## [SELECTED EXCERPT]
*-*-*

Tabloid, following Medvedev's comments, blasts calls for officials to publicly declare assets

Internet users take heart from Medvedev's comments that officials should reveal wealth

PUBLISHED : Thursday, 24 October, 2013, 4:21am
UPDATED : Thursday, 24 October, 2013, 5:10am

A nationalist tabloid affiliated with People's Daily has lashed out at calls for public disclosure of officials' personal assets, after the visiting Russian prime minister told Chinese internet users it was "normal practice adopted around the world".

"Disclosing Russian officials' personal assets has yet to effectively curb corruption," a commentary yesterday run by the Chinese-language edition of the Global Times, under People's Daily, the Communist Party mouthpiece, said: "According to Transparency International's cleanliness ranking, Russia lags China by more than 50 spots. That speaks for itself."

The commentary, by Shan Renping, a pen name for the paper's chief editor, Hu Xijin, came after Russian Prime Minister Dmitry Medvedev addressed an online discussion hosted by Xinhua on Tuesday.

Medvedev was asked about Russia's anti-corruption drive and for his thoughts on state leaders and officials declaring their assets. Medvedev talked of the challenges in curbing corruption in Russia, but said there was "nothing special" about officials disclosing their assets.

*-*-*

## [SUPPLIED INFORMATION]

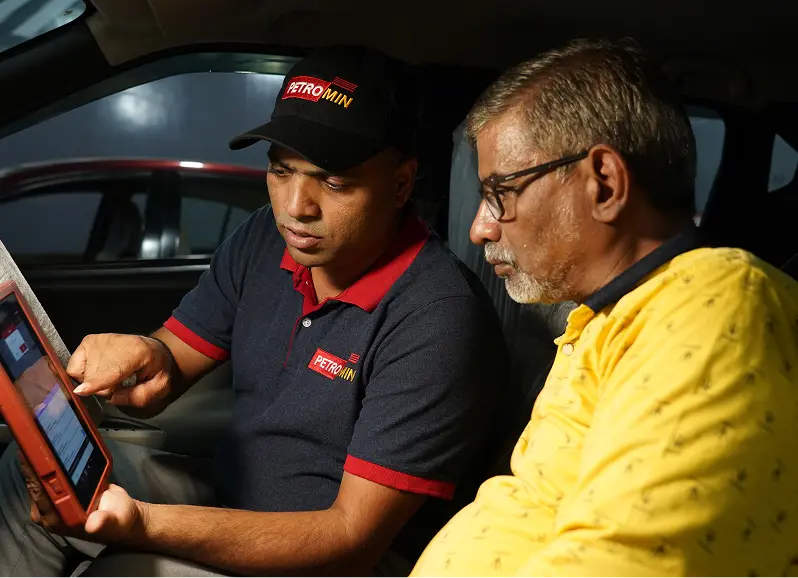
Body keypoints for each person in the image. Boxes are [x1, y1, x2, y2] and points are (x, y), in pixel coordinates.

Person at [0, 45, 507, 578]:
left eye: (333, 182)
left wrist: (143, 526)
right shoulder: (266, 238)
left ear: (401, 183)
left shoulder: (438, 317)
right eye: (281, 171)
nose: (296, 207)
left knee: (124, 572)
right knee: (25, 475)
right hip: (232, 495)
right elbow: (170, 362)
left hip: (337, 561)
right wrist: (145, 355)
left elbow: (350, 541)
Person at [410, 38, 798, 577]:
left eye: (501, 192)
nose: (480, 228)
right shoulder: (605, 322)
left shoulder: (717, 302)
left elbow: (629, 562)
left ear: (605, 184)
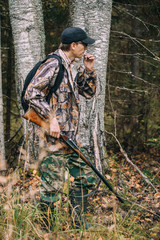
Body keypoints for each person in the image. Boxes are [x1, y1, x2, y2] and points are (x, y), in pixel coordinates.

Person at [24, 27, 97, 228]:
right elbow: (32, 94)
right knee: (52, 187)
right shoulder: (53, 63)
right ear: (73, 45)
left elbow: (88, 94)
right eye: (84, 44)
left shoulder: (70, 66)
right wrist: (51, 119)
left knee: (87, 176)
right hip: (51, 139)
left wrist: (88, 70)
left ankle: (77, 222)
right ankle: (46, 229)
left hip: (69, 138)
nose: (86, 47)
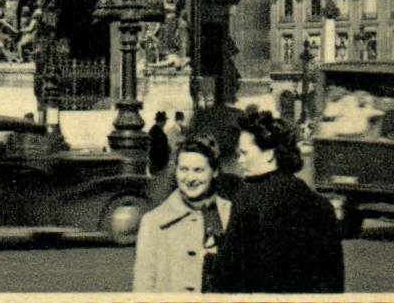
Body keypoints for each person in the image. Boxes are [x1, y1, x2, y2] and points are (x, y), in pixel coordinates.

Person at [215, 110, 345, 293]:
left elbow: (229, 272)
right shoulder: (319, 203)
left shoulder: (248, 198)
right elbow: (333, 279)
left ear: (269, 154)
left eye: (244, 153)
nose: (240, 161)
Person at [133, 136, 232, 293]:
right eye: (184, 169)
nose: (190, 179)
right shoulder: (153, 222)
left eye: (198, 170)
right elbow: (143, 287)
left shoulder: (231, 215)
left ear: (214, 172)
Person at [148, 111, 172, 176]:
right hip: (157, 163)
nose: (165, 123)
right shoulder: (155, 132)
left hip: (160, 163)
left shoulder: (158, 131)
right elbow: (155, 148)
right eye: (164, 121)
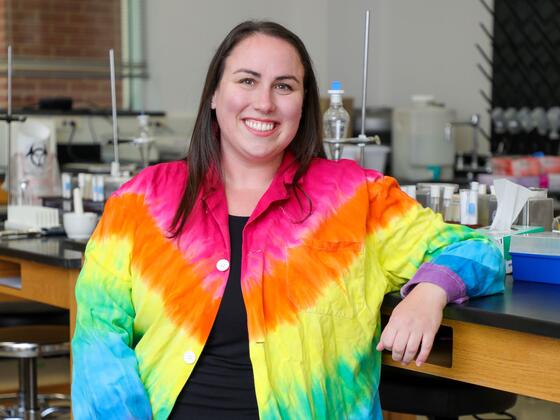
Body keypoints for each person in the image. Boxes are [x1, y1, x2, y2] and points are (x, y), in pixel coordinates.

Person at [71, 20, 505, 420]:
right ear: (214, 96)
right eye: (246, 80)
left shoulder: (356, 197)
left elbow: (476, 249)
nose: (264, 102)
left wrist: (429, 292)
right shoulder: (142, 200)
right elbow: (98, 339)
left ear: (303, 103)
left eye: (284, 86)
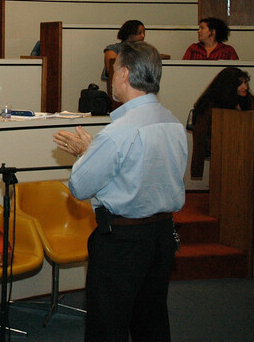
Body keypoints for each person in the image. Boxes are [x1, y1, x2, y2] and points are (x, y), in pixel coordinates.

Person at [53, 41, 186, 342]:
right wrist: (95, 152)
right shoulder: (174, 124)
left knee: (107, 326)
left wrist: (87, 154)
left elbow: (79, 186)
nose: (110, 77)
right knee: (151, 321)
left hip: (121, 242)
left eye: (112, 71)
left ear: (124, 74)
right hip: (162, 237)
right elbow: (148, 175)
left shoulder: (117, 133)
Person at [188, 67, 254, 179]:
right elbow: (200, 134)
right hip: (220, 145)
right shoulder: (210, 103)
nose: (245, 87)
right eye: (240, 84)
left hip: (243, 145)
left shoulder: (248, 99)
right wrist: (197, 171)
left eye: (245, 82)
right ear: (229, 86)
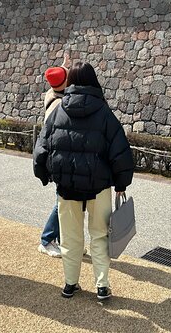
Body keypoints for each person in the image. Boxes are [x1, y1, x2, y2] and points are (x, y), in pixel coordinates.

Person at [33, 62, 134, 300]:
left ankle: (70, 284)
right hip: (98, 187)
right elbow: (120, 152)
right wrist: (121, 184)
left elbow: (42, 148)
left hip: (66, 188)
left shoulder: (58, 110)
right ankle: (101, 286)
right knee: (99, 235)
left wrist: (44, 175)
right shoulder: (104, 113)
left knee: (70, 237)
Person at [37, 63, 68, 258]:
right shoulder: (60, 105)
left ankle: (63, 239)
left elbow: (56, 80)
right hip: (58, 158)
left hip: (56, 157)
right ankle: (46, 240)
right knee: (62, 201)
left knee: (65, 201)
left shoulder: (52, 94)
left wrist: (64, 66)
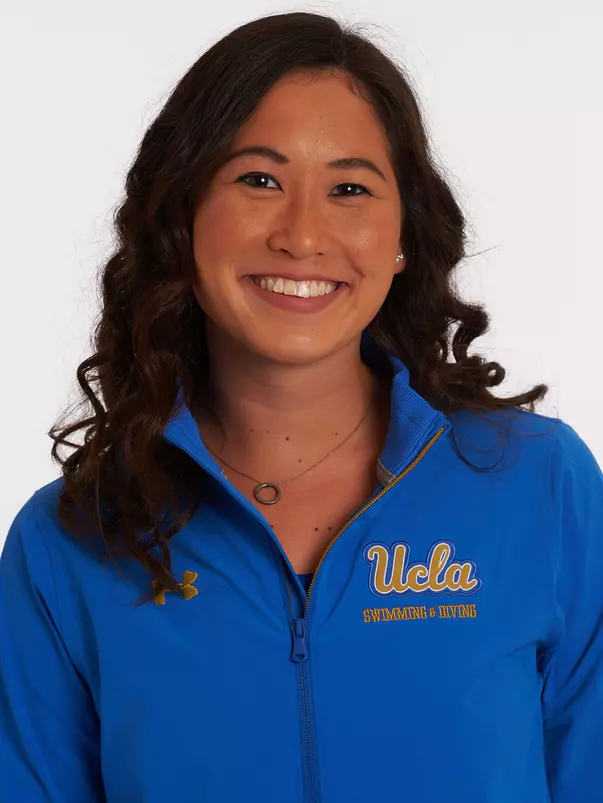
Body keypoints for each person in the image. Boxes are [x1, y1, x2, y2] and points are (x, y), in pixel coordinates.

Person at [0, 10, 601, 803]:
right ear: (181, 219)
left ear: (401, 239)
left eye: (349, 188)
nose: (303, 234)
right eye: (258, 179)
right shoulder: (71, 541)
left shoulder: (538, 485)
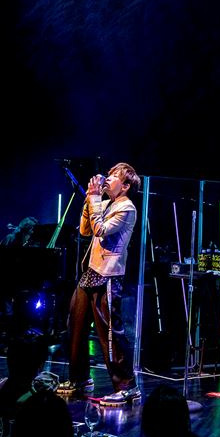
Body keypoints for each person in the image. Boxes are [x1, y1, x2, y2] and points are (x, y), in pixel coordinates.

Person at [60, 162, 142, 405]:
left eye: (114, 176)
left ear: (125, 186)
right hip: (91, 271)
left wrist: (95, 199)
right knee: (75, 326)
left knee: (110, 333)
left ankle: (127, 386)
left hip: (108, 275)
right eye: (109, 174)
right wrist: (90, 200)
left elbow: (101, 230)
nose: (108, 178)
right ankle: (80, 378)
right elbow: (85, 230)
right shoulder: (105, 203)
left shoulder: (127, 208)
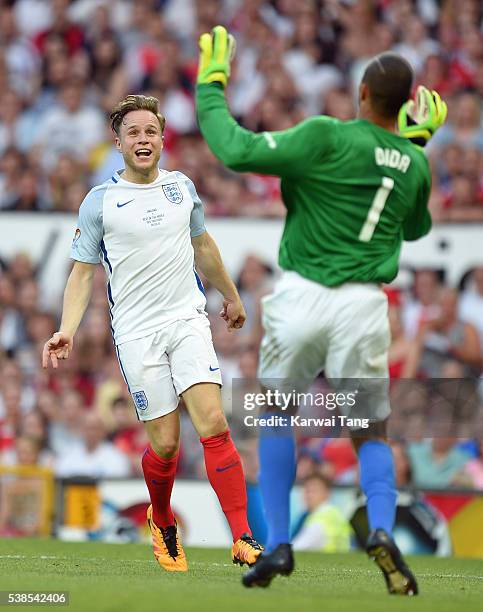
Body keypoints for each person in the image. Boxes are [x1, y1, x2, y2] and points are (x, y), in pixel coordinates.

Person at [196, 26, 447, 594]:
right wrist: (415, 149)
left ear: (362, 94)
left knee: (277, 416)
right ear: (407, 107)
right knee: (371, 432)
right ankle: (381, 530)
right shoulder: (413, 161)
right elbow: (417, 226)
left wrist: (211, 84)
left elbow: (235, 150)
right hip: (363, 304)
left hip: (301, 295)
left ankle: (280, 543)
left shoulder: (327, 136)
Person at [42, 94, 262, 572]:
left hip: (187, 321)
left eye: (150, 132)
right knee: (165, 444)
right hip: (137, 335)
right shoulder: (100, 202)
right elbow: (82, 274)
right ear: (117, 143)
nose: (143, 140)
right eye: (133, 134)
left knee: (213, 424)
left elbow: (203, 246)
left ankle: (243, 536)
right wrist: (67, 329)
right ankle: (162, 519)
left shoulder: (182, 188)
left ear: (162, 138)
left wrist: (232, 295)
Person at [292, 473, 351, 553]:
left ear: (327, 493)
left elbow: (297, 548)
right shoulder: (333, 513)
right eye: (307, 490)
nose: (309, 495)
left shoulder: (321, 519)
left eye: (314, 491)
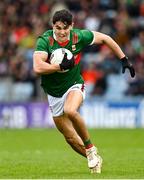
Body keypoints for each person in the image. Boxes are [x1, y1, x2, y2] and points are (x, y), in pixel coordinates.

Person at [33, 9, 135, 173]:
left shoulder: (79, 36)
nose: (62, 32)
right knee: (70, 139)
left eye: (65, 28)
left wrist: (124, 59)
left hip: (74, 85)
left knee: (70, 110)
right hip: (53, 93)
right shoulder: (45, 41)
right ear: (53, 26)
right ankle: (94, 158)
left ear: (71, 26)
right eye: (58, 28)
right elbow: (38, 67)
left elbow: (105, 38)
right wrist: (58, 66)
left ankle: (90, 148)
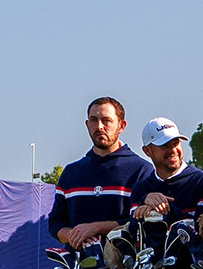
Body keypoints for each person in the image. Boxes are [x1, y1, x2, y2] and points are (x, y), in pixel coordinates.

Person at [49, 97, 161, 249]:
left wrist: (96, 228)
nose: (99, 126)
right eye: (93, 120)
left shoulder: (141, 170)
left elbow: (143, 220)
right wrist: (73, 235)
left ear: (121, 126)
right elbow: (55, 222)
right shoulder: (71, 173)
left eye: (106, 120)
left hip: (125, 261)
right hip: (79, 262)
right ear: (87, 124)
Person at [137, 117, 203, 223]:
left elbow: (202, 227)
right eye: (164, 146)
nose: (173, 150)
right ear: (147, 151)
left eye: (175, 144)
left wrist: (164, 211)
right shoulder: (140, 190)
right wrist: (144, 202)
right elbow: (135, 229)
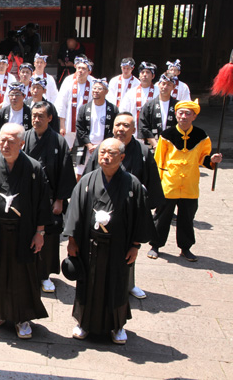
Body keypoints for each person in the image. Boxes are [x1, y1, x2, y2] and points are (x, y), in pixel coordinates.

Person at [0, 123, 51, 339]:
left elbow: (43, 203)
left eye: (10, 142)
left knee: (23, 275)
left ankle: (22, 318)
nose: (4, 145)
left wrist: (40, 233)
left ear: (21, 144)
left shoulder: (34, 168)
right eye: (2, 140)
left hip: (25, 232)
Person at [64, 138, 150, 344]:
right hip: (89, 245)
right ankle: (83, 323)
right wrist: (72, 241)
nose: (106, 157)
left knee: (117, 285)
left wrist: (135, 246)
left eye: (112, 153)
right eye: (102, 152)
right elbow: (75, 212)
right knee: (87, 284)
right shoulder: (87, 181)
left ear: (122, 157)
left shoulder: (132, 184)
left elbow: (140, 216)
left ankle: (117, 326)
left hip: (118, 246)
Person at [84, 112, 163, 299]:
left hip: (128, 211)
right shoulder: (103, 148)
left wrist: (147, 207)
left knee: (127, 252)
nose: (121, 129)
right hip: (101, 208)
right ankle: (95, 284)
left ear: (134, 129)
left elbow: (151, 182)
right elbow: (88, 177)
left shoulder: (143, 152)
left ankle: (128, 284)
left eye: (126, 125)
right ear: (112, 128)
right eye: (118, 125)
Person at [148, 100, 223, 262]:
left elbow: (204, 157)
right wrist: (156, 184)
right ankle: (155, 245)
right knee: (162, 216)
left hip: (190, 183)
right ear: (176, 115)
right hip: (169, 182)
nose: (183, 116)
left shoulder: (202, 136)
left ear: (194, 116)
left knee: (187, 218)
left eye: (188, 113)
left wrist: (213, 160)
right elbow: (159, 160)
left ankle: (185, 247)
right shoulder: (167, 135)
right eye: (180, 113)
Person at [24, 101, 76, 293]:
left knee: (49, 237)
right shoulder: (25, 137)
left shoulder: (58, 141)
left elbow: (65, 171)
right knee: (27, 234)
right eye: (34, 115)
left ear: (50, 118)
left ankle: (45, 275)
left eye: (41, 116)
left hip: (50, 198)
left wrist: (60, 200)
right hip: (28, 197)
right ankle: (28, 272)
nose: (36, 119)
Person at [73, 78, 117, 179]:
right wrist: (89, 145)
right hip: (86, 146)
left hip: (104, 146)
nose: (96, 91)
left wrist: (100, 145)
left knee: (104, 172)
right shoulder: (84, 108)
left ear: (106, 91)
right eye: (94, 88)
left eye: (99, 88)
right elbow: (79, 128)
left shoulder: (113, 109)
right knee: (79, 173)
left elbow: (113, 129)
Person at [55, 56, 94, 148]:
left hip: (87, 123)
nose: (80, 71)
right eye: (78, 68)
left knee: (83, 149)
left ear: (89, 71)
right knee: (66, 148)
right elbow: (61, 103)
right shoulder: (68, 81)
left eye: (83, 69)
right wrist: (62, 125)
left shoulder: (93, 82)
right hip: (69, 121)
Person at [138, 73, 179, 148]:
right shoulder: (148, 105)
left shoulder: (178, 106)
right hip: (153, 146)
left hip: (173, 147)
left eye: (169, 85)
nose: (165, 87)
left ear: (173, 87)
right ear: (159, 85)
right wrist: (155, 144)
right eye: (163, 84)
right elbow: (143, 127)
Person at [119, 61, 159, 138]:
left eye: (148, 72)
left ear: (153, 76)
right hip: (134, 132)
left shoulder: (158, 92)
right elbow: (123, 111)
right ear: (139, 75)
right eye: (142, 72)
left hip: (153, 134)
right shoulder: (131, 92)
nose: (144, 75)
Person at [0, 82, 32, 151]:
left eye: (17, 94)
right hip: (5, 149)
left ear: (24, 96)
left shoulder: (30, 113)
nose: (14, 97)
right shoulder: (1, 113)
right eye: (12, 94)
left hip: (24, 149)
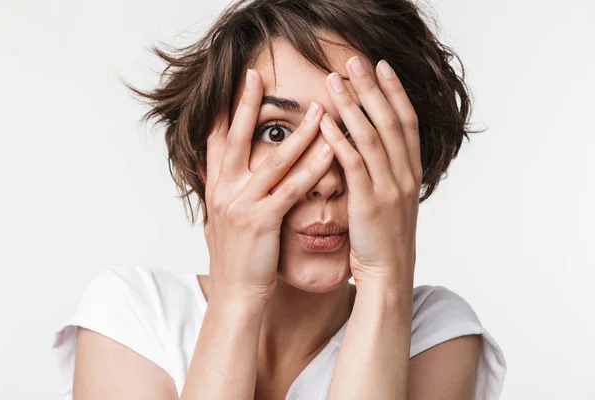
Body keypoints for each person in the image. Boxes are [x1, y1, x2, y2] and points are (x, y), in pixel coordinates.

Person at [51, 0, 507, 399]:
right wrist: (236, 298)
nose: (325, 179)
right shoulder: (133, 316)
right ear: (208, 159)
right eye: (276, 132)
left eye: (358, 130)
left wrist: (386, 277)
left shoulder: (435, 334)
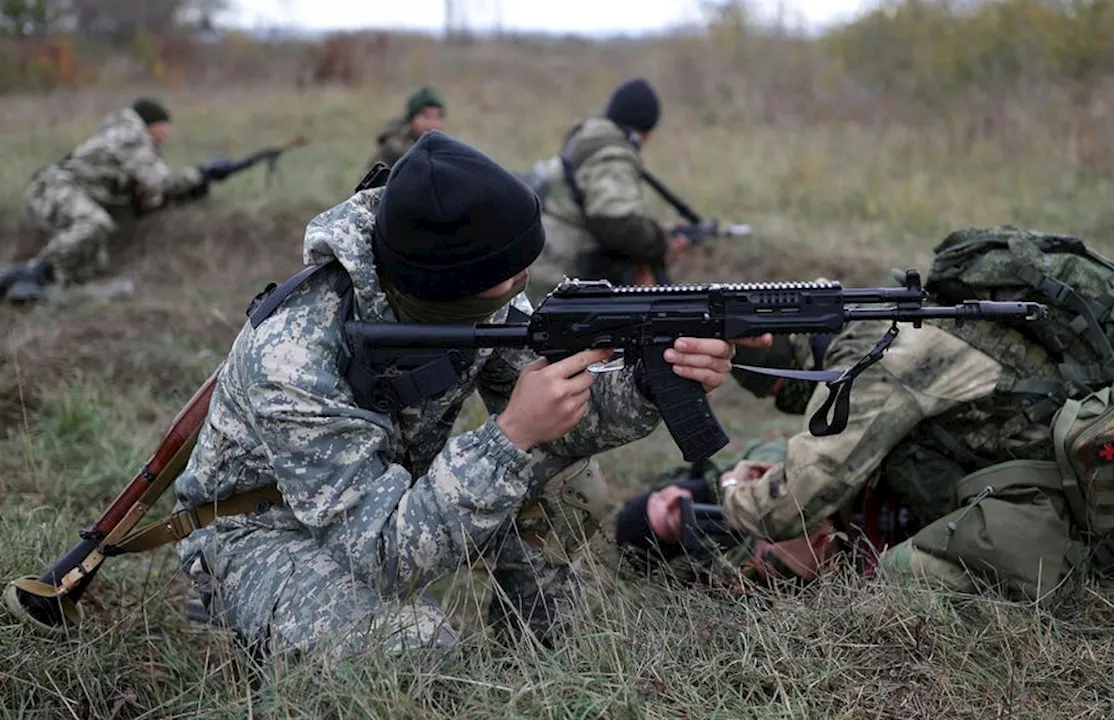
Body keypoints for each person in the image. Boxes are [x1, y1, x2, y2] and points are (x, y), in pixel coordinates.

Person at [172, 130, 753, 661]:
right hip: (264, 530)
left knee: (570, 481)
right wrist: (509, 438)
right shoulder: (295, 356)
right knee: (412, 650)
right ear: (444, 288)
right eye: (508, 278)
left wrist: (650, 382)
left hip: (381, 503)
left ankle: (544, 657)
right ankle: (250, 618)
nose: (520, 285)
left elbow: (561, 411)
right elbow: (380, 550)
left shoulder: (474, 291)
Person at [615, 227, 1114, 601]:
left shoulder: (890, 362)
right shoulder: (912, 327)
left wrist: (728, 497)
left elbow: (791, 504)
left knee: (899, 579)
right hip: (1095, 478)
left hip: (1076, 513)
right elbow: (822, 396)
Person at [5, 97, 217, 303]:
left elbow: (146, 194)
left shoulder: (120, 134)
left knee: (92, 261)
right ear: (153, 124)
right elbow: (159, 181)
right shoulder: (132, 136)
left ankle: (42, 286)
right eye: (165, 128)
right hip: (55, 188)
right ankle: (31, 275)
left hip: (57, 190)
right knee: (94, 224)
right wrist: (202, 173)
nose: (167, 135)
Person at [526, 77, 690, 298]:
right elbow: (616, 223)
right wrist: (662, 242)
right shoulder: (611, 154)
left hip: (546, 265)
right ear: (646, 131)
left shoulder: (588, 140)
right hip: (560, 279)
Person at [370, 85, 447, 170]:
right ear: (411, 119)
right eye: (426, 116)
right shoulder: (394, 147)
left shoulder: (442, 148)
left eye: (438, 117)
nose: (433, 123)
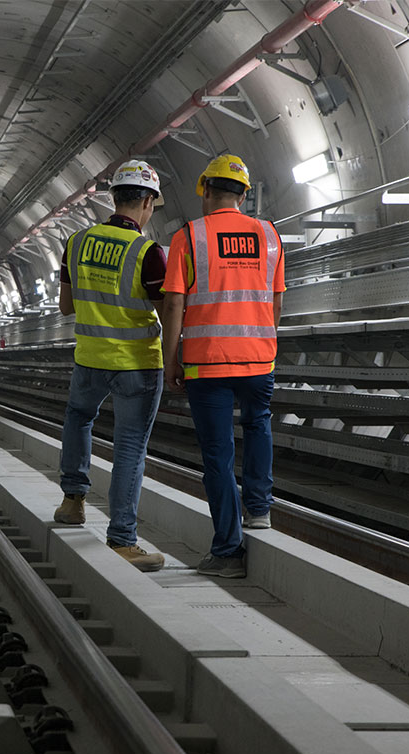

*-*-*

## [YOUR GOAL]
In the article about Medvedev and asset disclosure, whose pen name is Shan Renping? The lines have no connection to the article.

## [SOLUTION FOR THIS TASK]
Hu Xijin, the chief editor of the Global Times.